According to the Total Research survey, golf comes second only to rugby union, with 47 per cent of companies questioned including it as a part of their corporate hospitality plans. Rugby itself scored 55 per cent, far outstripping cricket (37 per cent), tennis (30 per cent), motor sport (18 per cent) and rowing (14 per cent).

“It is in the best interests of the industry that clients try to quantify the success of corporate hospitality,” says Hoare. “They would then prove to themselves that it works and they would certainly spend more.

“Right now it’s rare to be able to point to a corporate event and say that it cost 20,000, but led to 100,000 of new business. However, a marketing manager who has the simple objective of wanting to give his client that all-important ‘corporate cuddle’ will not be disappointed by the long-term success of what he has arranged,” says Hoare.

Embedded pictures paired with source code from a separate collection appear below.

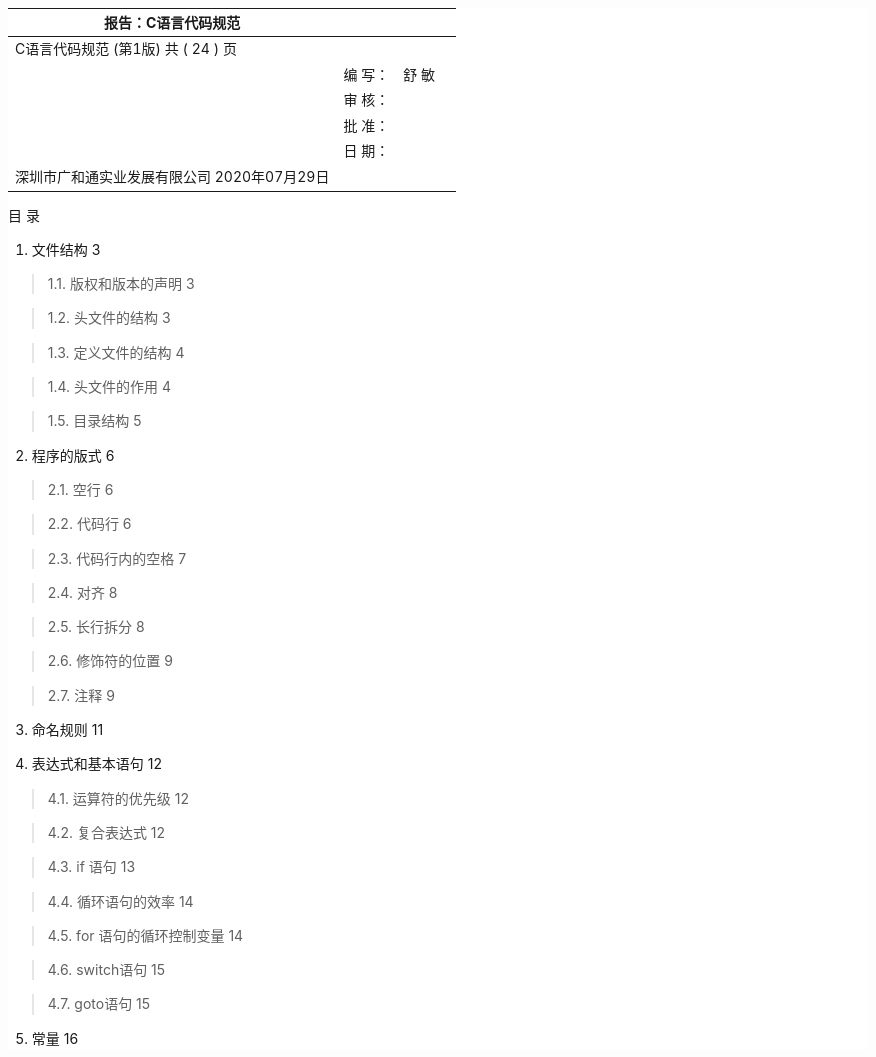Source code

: | 报告：C语言代码规范                         |         |       |   |
|---------------------------------------------|---------|-------|---|
| C语言代码规范 (第1版) 共 ( 24 ) 页          |         |       |   |
|                                             | 编 写： | 舒 敏 |   |
|                                             | 审 核： |       |   |
|                                             | 批 准： |       |   |
|                                             | 日 期： |       |   |
| 深圳市广和通实业发展有限公司 2020年07月29日 |         |       |   |

目 录

1. 文件结构 3

>   1.1. 版权和版本的声明 3

>   1.2. 头文件的结构 3

>   1.3. 定义文件的结构 4

>   1.4. 头文件的作用 4

>   1.5. 目录结构 5

2. 程序的版式 6

>   2.1. 空行 6

>   2.2. 代码行 6

>   2.3. 代码行内的空格 7

>   2.4. 对齐 8

>   2.5. 长行拆分 8

>   2.6. 修饰符的位置 9

>   2.7. 注释 9

3. 命名规则 11

4. 表达式和基本语句 12

>   4.1. 运算符的优先级 12

>   4.2. 复合表达式 12

>   4.3. if 语句 13

>   4.4. 循环语句的效率 14

>   4.5. for 语句的循环控制变量 14

>   4.6. switch语句 15

>   4.7. goto语句 15

5. 常量 16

Occasionally there are organisations lucky enough to deal in business areas exciting enough to render days out of the office somewhat pedestrian. John Osmond, marketing manager of Oxford-based McAlpine Helicopters, is able to plan corporate events that are not only very focused, but are also much easier to evaluate in strict financial terms. “We set up special events in the form of garden parties based around our helicopters. Helicopters are very sexy toys, and clients are sure of an event that will be exciting and memorable,” he says. “We recently held an event which was attended by 26 guests. The fact that one of them subsequently bought a helicopter may not have been due exclusively to his day out with us, but it was certainly pivotal in his decision-making.

“Compare that to the cost of a chalet at the Farnborough Air Show where we’re paying upwards of 250 a head for guests: they eat lunch with us and before we have time for any useful relationship-building, they’re off to have tea with another company and evening cocktails with someone else. The end result is once again easy to evaluate – it gets a definite thumbs-down in terms of its business effectiveness.”